Canon doesn't actually say one way or the other.

Date: 2019-01-03 11:38 pm (UTC)
From: [identity profile] madderbrad.livejournal.com
The devil is in phrase "may be found".

Hmmm, maybe. I admire the wriggle room you've found in how 'may' suggests less than absolute certainty but I'm not sure it's enough to get around the true/false pattern matching 'algorithm' you're using.

If one is looking for the HQ then certainly it 'may be found' at GP, so that secret is true, and thus should be hidden.

Date: 2019-01-07 12:54 pm (UTC)
chantaldormand: (Default)
From: [personal profile] chantaldormand
Hmmm, maybe. I admire the wriggle room you've found in how 'may' suggests less than absolute certainty but I'm not sure it's enough to get around the true/false pattern matching 'algorithm' you're using.

I've considered it for a bit and I came to conclusion that if we use word may we are pretty much introducing an element of randomness to algorithm and this type of algorithm is not as simple as those I used as examples.
In this scenario we have:
While A=true and X≥Y then B
Where:
A stands in for actor knowing the secret
X stands for random number generated via random number generator or rolling 5x 20d dices :P
Y stands value allowing you access. The lower value the higher chance that the spell will allow you entering the HQ
B stand for the spell letting you see the HQ.
Of course this is optimistic approach where FC will only occasionally troll a member of OotP and not for example let random person see the HQ.
In that case we potentially have:
While A=true and X≥Y then B
While A=false and X≤Y then C
While A=false and X>Z then B

C stands for the spell not letting you see the HQ

Obviously it's simplified version of algorithm, but I see no point in complicating things too much.
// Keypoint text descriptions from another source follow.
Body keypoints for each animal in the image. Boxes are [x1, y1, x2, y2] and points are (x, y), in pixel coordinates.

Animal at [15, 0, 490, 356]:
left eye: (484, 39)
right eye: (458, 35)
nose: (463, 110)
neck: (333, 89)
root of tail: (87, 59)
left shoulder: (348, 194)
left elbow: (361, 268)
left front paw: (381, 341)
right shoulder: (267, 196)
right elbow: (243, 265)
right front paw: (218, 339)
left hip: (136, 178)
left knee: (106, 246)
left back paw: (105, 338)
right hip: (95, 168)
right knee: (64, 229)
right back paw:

Date: 2019-01-05 06:58 pm (UTC)
From: [identity profile] dorea-ysleen.livejournal.com

I agree that the secret no longer existing would generally void a Fidelius, but I think that in case of the Potters, it broke because Peter betrayed them. He was their secret keeper, the one they put their faith (fides) in, and he told the one person they needed protection from most, going completely against the intent of the spell.
(It would mean Voldemort knowing this much about the Fidelius Charm and only having Peter tell him the secret once he was ready to go so the Potters wouldn't have time to notice that something was wrong with their protection, but I don't think that's impossible.)

As to who cast it... the switch in secret keepers was known only to Lily, James, Sirius and Peter. I imagine the bonding of the secret keeper is part of casting the Fidelius, similar to the unbreakable vow, where both parties are present as well as named, so that would narrow it down a lot - to either Lily herself, as has often been speculated because of her Charms talent, or (if she couldn't as one of the subjects to be protected) to Sirius.

Date: 2019-01-06 06:36 pm (UTC)
From: [identity profile] jana-ch.livejournal.com
You’re right that having the Secret Keeper present means that Dumbledore can’t have cast the Fidelius. Some have suggested that Dumbledore cast it with Peter-Polyjuiced-as-Sirius standing as Secret Keeper, but that adds an unnecessary layer of complication. Besides, I don’t think the Marauders were disloyal enough to go out of their way to deceive Dumbledore. They just left him out because they thought they were so much cleverer than he was, and they had always done things on their own.

It doesn’t feel quite right to me, however, for Lily to have cast the spell, despite her supposed Charms skill (which is based solely on what Olivander says about her wand, not any evidence we see about Lily herself). The whole thing feels to me like an all-Marauder production. No need to get the little woman involved. Sirius is so incredibly talented (just ask him) that he can do it. Lily doesn’t even need to be in the room; Prongs has talked it over with her, and she’s busy with the baby, after all. It’ll be just us three trusted Marauders, like in the old days, out-foxing Voldie like we out-foxed Dumbles.

I can’t present any actual evidence for this. It’s just a feeling on my part, but it sure seems like the sort of thing they would do.